» MATERIAL SUPPLIED
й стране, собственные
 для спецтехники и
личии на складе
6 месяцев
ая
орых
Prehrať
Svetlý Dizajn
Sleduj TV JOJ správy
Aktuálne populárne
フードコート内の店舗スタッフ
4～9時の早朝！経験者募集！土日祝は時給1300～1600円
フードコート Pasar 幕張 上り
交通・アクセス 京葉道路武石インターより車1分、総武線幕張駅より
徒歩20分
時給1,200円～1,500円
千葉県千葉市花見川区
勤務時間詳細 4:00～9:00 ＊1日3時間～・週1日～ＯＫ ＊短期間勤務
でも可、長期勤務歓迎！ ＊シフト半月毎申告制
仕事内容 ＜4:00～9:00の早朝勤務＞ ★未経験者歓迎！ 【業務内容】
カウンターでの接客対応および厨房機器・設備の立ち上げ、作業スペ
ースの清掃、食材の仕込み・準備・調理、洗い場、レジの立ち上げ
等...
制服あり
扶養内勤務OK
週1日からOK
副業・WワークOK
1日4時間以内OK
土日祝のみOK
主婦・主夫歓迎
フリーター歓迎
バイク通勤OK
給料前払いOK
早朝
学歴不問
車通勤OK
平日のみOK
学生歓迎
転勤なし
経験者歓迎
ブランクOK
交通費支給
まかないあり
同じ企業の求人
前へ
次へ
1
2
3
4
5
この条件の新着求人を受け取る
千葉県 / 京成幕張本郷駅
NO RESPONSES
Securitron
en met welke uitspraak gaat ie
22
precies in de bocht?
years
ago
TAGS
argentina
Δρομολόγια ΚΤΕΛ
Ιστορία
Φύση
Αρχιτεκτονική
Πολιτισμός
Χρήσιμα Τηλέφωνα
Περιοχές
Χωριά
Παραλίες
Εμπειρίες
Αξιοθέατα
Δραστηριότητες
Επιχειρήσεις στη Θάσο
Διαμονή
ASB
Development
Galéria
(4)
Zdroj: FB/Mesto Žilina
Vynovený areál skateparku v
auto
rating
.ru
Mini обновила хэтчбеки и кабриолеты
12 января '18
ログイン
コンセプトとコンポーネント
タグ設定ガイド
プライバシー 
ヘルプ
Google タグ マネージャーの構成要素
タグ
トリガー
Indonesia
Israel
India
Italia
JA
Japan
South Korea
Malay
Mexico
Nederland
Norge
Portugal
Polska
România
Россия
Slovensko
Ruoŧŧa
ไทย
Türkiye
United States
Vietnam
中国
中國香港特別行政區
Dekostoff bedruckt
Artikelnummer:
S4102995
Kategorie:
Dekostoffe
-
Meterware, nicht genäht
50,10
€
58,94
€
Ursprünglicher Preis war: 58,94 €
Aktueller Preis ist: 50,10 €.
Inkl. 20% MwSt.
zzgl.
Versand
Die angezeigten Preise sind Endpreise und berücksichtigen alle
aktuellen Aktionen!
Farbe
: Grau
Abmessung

» WORK TO BE COMPLETED
Which lines in the entries above contain the word "хэтчбеки"? Return each of those lines in full.

» TASK RESPONSE
Mini обновила хэтчбеки и кабриолеты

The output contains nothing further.